Multi-dimensional Image Analysis Methods for Modern Optical Microscopy

Professor Badri Roysam

ECSE Department, Rensselaer Polytechnic Institute

Jan 26, 2006

Abstract:

Modern optical microscopes, aided by a family of support technologies, have matured into a truly multi-dimensional imaging tool for conducting diverse biological investigations at the sub- cellular, cellular, and tissue levels. The widespread availability of confocal and multi-photon microscopes and high-NA objectives, have made high-resolution (axial and lateral) three-dimensional (3-D) imaging of multiple structures and functional markers routine. From a systems biology perspective, modern microscopy is valuable for its ability to record processes in the spatial context of intact tissue, unlike biochemical assays, gene arrays and flow cytometry, in which spatial information is unavoidably disrupted. A variety of complementary advances in biochemistry (e.g., conjugated quantum dots, fluorescent proteins), image pre-processing software, and high- throughput specimen preparation serve to magnify the capabilities of optical microscopy.

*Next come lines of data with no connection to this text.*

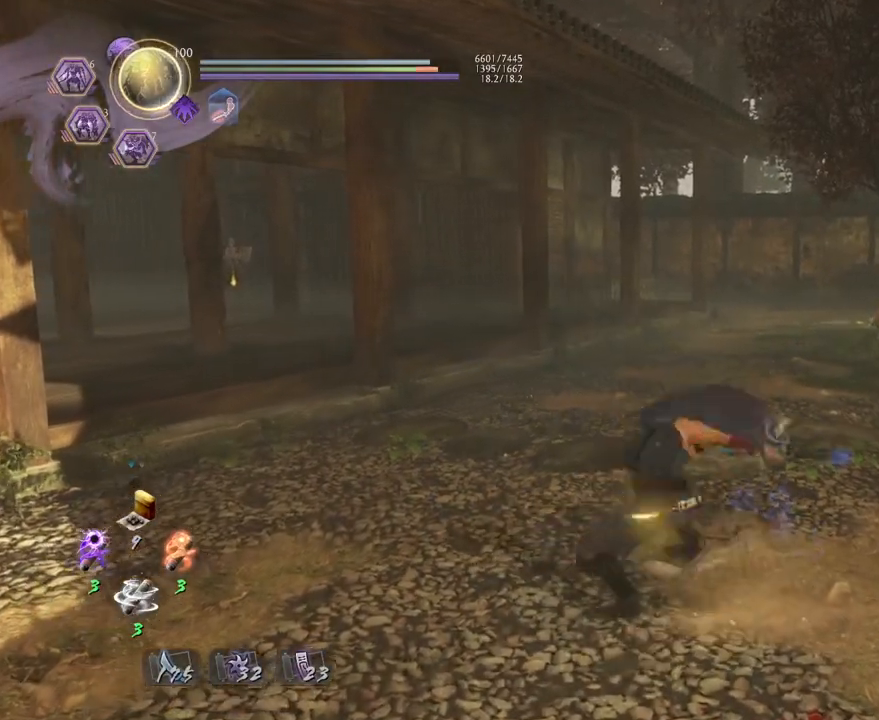
{"buttons": [], "left_stick": "center", "right_stick": "down", "events": [[100, "right_stick", "down-left"], [383, "right_stick", "down"]]}
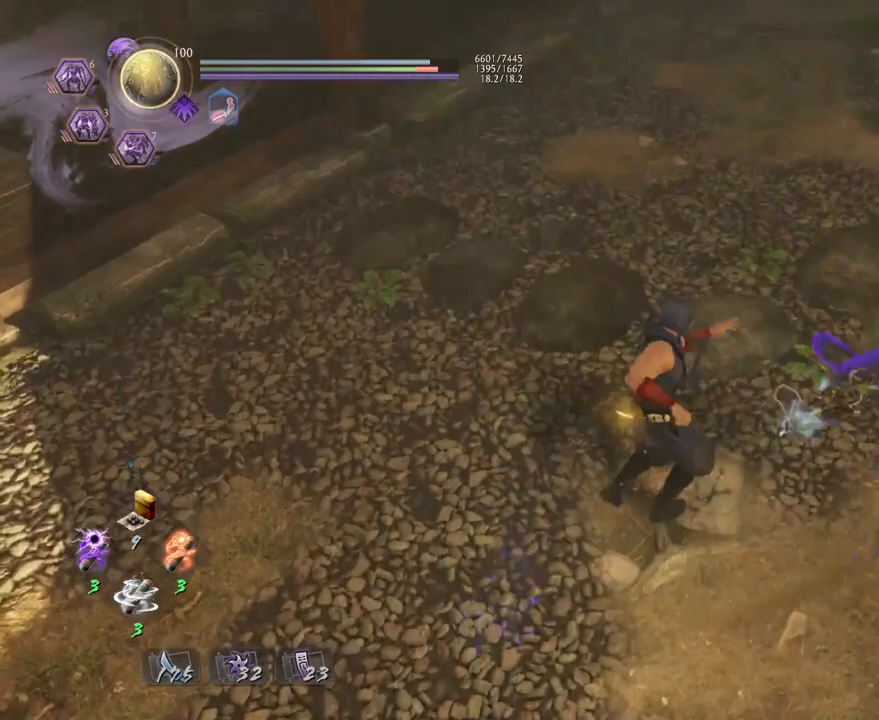
{"buttons": [], "left_stick": "center", "right_stick": "center", "events": [[150, "right_stick", "center"]]}
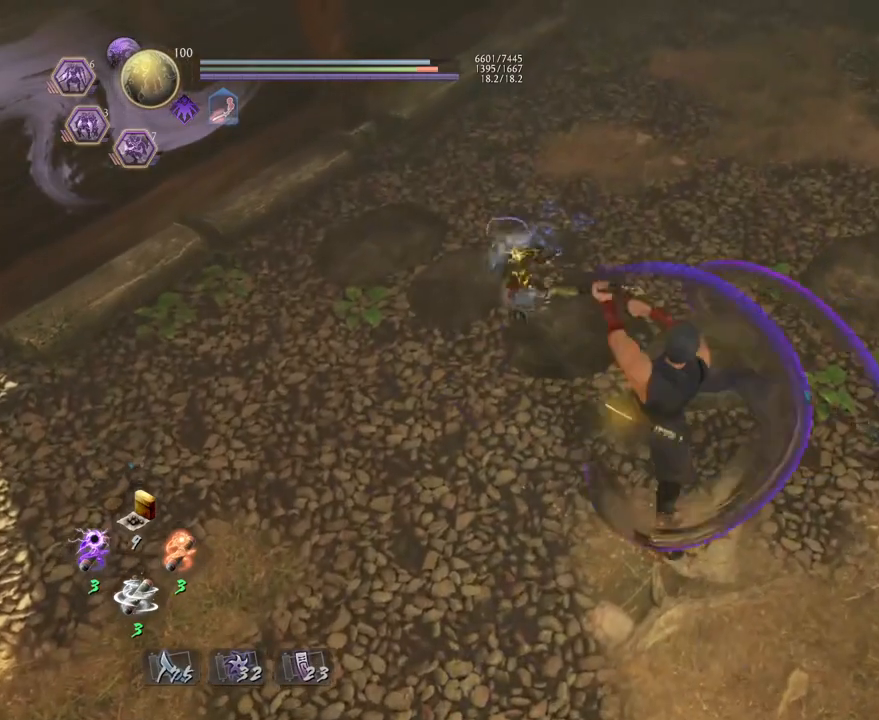
{"buttons": ["TRIANGLE"], "left_stick": "center", "right_stick": "center", "events": [[400, "TRIANGLE", "down"]]}
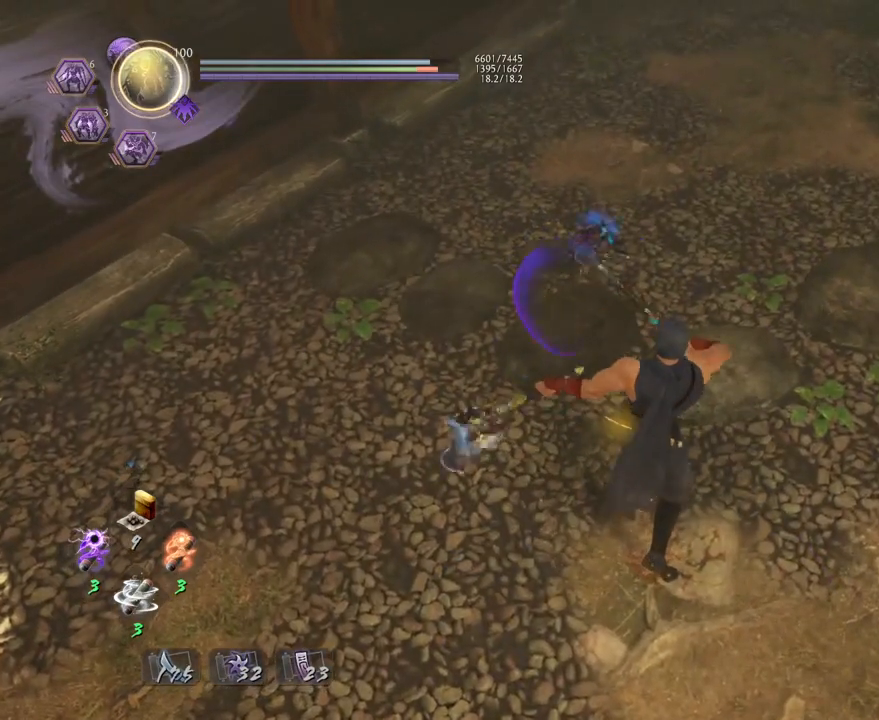
{"buttons": [], "left_stick": "center", "right_stick": "center", "events": [[67, "TRIANGLE", "up"], [167, "TRIANGLE", "down"], [250, "TRIANGLE", "up"]]}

There is a compelling need for technologies to translate this wealth of imaging data into quantitative insight. Specifically, two types of needs exist: (i) analysis of complex data sets involving interactions among multiple structures and functional markers, and multiple imaging dimensions; and (ii) analysis of large batches of such images. Quantitative measurements are needed in contexts ranging from hypothesis testing, drug discovery, assay development, high- throughput assays, quantitative tissue engineering, cytomic mapping.

In this talk, Dr. Roysam will describe the FARSIGHT project at Rensselaer that is producing software technologies that address the above needs in a systematic manner. This project is specifically designed for the multi-dimensional imaging capabilities of modern optical microscopy, and the complex image analysis needs of contemporary cell/tissue biology.